> _Source document_:
○ ○ ○ ○ ○
Computational screening of Group VⅢ@C5N4 single-atom electrocatalysts for overall water splitting

Single-atom catalysts (SACs) have great potential for hydrogen evolution reaction (HER) and oxygen evolution reaction (OER) since their high atomic utilization and strong metal–support interactions. Herein, we develop TM@C₅N₄ (TM = Fe, Co, Ni, Ru, Rh, Pd, Os, Ir and Pt) catalysts via embedding Group VⅢ TM in holey C₅N₄ substrate and further evaluate their electrocatalytic activity using density functional theory (DFT) calculations. Systematical studies indicate that Fe@C₅N₄, Pd@C₅N₄ and Ir@C₅N₄ catalysts all exhibit excellent HER performance, which mainly because of their small ΔG_H* values of 0.101 eV, -0.114 eV and 0.070 eV, respectively. In parallel, Rh@C₅N₄ and Ir@C₅N₄ possess high OER activity along with low overpotential of 0.50 V, which is superior to the commercial IrO₂ catalyst (0.56 V). Obviously, Ir@C₅N₄ could be utilized as bifunctional electrocatalysts both HER and OER in water splitting. Furthermore, we analyze their correlative catalytic mechanisms using the molecular orbitals. Besides, biaxial strain modulation could effectively regulate the catalytic activity of HER and OER. Particularly, 2 % biaxial tensile strain could bring Ir@C₅N₄ superb HER/OER catalytic performance. Finally, we anticipate that this strain engineering would provide a new perspective for developing high-performance SACs for water splitting.
○ ○ ○ ○ ○
> _Data provided_:
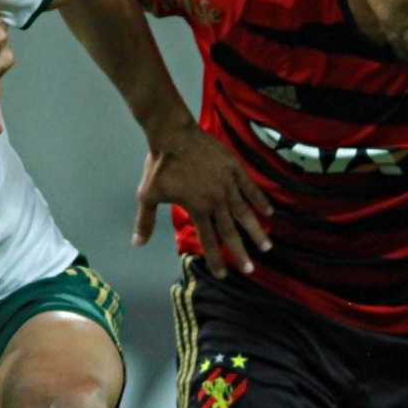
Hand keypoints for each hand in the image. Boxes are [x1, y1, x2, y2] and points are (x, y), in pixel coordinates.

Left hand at [134, 122, 274, 277]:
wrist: (173, 134)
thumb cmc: (160, 165)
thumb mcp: (148, 194)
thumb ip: (145, 221)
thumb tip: (137, 244)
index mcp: (197, 208)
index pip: (208, 240)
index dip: (215, 259)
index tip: (222, 274)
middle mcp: (215, 200)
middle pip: (230, 232)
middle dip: (240, 253)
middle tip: (249, 269)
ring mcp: (228, 185)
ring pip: (245, 213)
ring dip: (256, 231)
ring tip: (266, 246)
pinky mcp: (234, 169)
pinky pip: (250, 188)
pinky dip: (260, 200)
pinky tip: (269, 212)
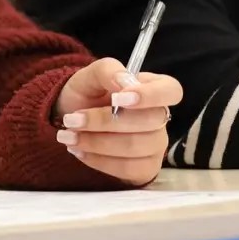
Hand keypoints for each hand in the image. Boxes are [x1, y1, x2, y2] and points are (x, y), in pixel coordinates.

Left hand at [54, 59, 182, 184]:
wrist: (67, 120)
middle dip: (105, 121)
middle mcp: (160, 117)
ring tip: (68, 136)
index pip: (171, 90)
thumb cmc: (85, 95)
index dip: (150, 96)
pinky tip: (79, 151)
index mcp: (153, 88)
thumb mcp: (88, 76)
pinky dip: (99, 160)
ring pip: (136, 147)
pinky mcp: (146, 168)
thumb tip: (124, 82)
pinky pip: (129, 169)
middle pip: (150, 122)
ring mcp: (156, 145)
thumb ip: (107, 71)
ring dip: (96, 142)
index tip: (118, 98)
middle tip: (71, 119)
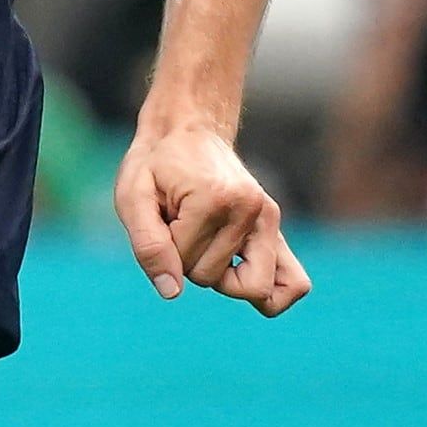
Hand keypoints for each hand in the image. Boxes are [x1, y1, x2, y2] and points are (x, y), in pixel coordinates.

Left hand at [115, 118, 309, 314]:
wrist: (188, 131)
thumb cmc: (155, 166)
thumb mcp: (133, 199)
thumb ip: (148, 247)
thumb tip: (172, 292)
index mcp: (215, 199)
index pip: (185, 265)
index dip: (164, 250)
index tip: (163, 217)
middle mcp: (252, 209)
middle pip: (216, 280)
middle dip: (189, 265)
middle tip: (182, 230)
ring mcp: (270, 219)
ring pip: (252, 289)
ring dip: (219, 274)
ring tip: (206, 245)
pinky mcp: (275, 227)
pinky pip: (293, 283)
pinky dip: (268, 295)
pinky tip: (242, 278)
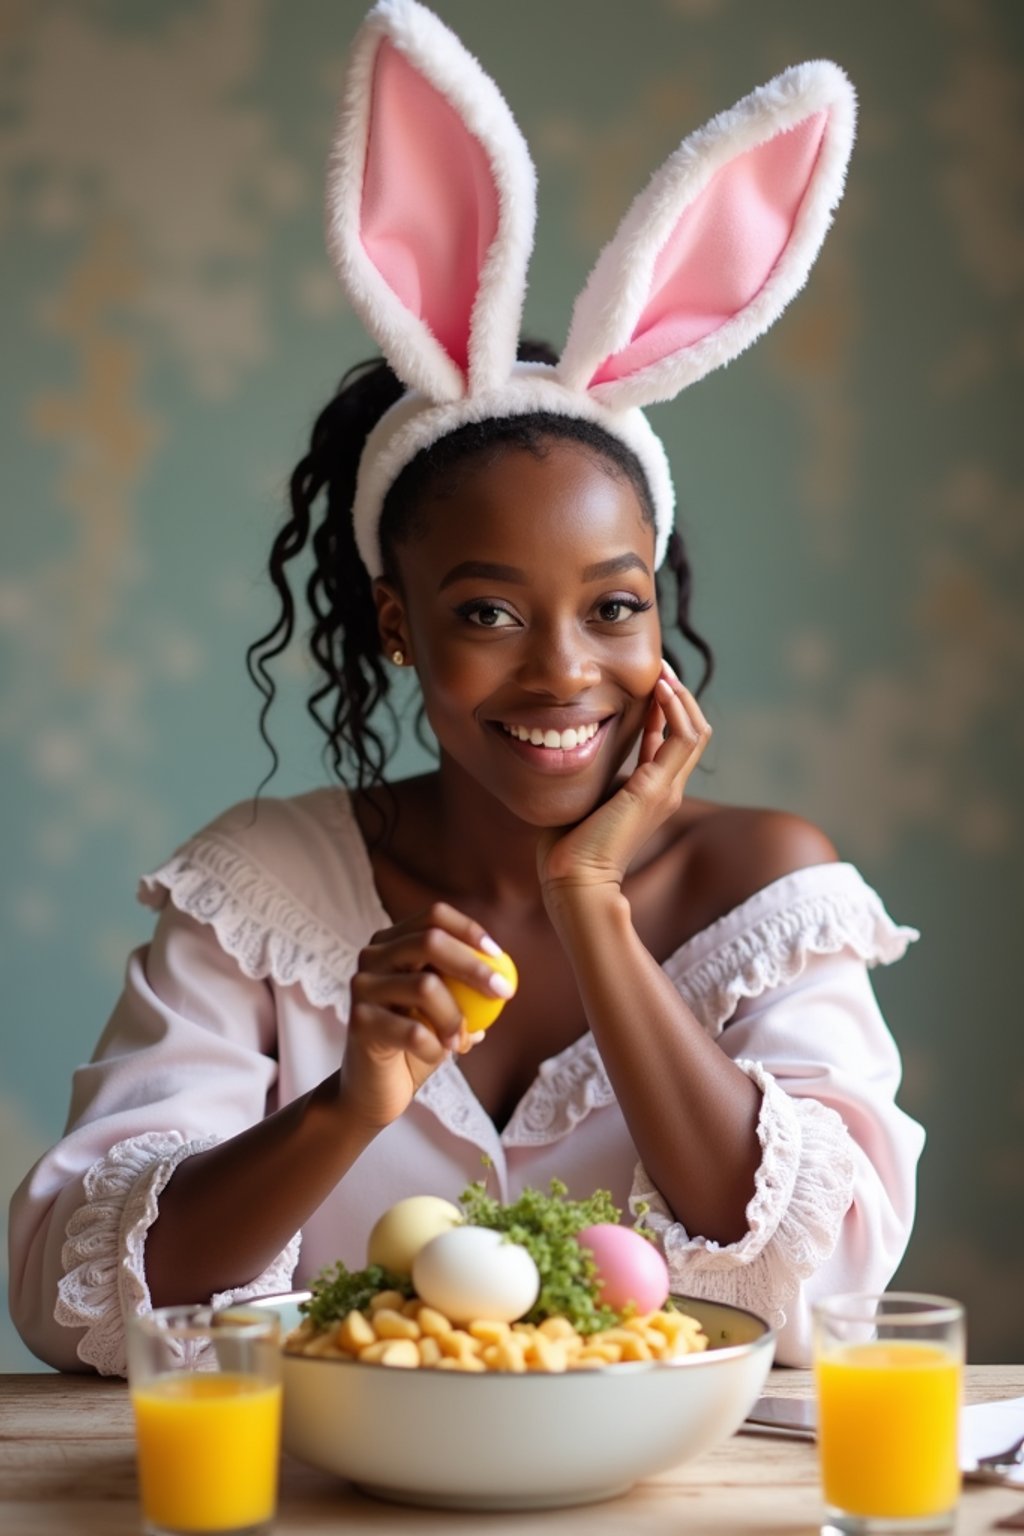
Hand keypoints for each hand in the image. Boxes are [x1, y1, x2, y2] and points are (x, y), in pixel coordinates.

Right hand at [337, 903, 507, 1131]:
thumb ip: (465, 987)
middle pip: (429, 941)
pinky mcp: (359, 1021)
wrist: (374, 1088)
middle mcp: (372, 956)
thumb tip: (504, 969)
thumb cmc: (416, 1042)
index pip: (434, 916)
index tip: (498, 955)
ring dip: (456, 1018)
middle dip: (474, 966)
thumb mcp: (445, 1008)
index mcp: (393, 942)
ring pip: (425, 986)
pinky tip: (438, 1054)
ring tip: (462, 1040)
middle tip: (502, 991)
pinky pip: (414, 1030)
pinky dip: (437, 1046)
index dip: (468, 930)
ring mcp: (362, 986)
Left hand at [538, 661, 711, 902]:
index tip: (648, 677)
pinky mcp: (657, 789)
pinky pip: (684, 737)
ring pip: (696, 729)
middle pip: (693, 729)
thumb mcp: (585, 792)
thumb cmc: (568, 844)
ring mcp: (667, 790)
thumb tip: (576, 741)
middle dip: (678, 693)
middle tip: (658, 665)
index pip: (672, 738)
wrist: (573, 879)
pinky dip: (676, 709)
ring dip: (681, 695)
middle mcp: (667, 789)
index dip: (664, 705)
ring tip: (661, 670)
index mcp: (652, 790)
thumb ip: (594, 769)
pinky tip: (659, 688)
○ ○ ○ ○ ○
> _Your task_:
Answer these questions using the water-splitting catalyst text above.
(a) What ΔG_H* value does it give for Pd@C₅N₄?
(b) What overpotential does it give for the commercial IrO₂ catalyst?
(c) What percentage of biaxial tensile strain gives Ir@C₅N₄ superb HER/OER catalytic performance?

> _Task solution_:
(a) -0.114 eV
(b) 0.56 V
(c) 2 %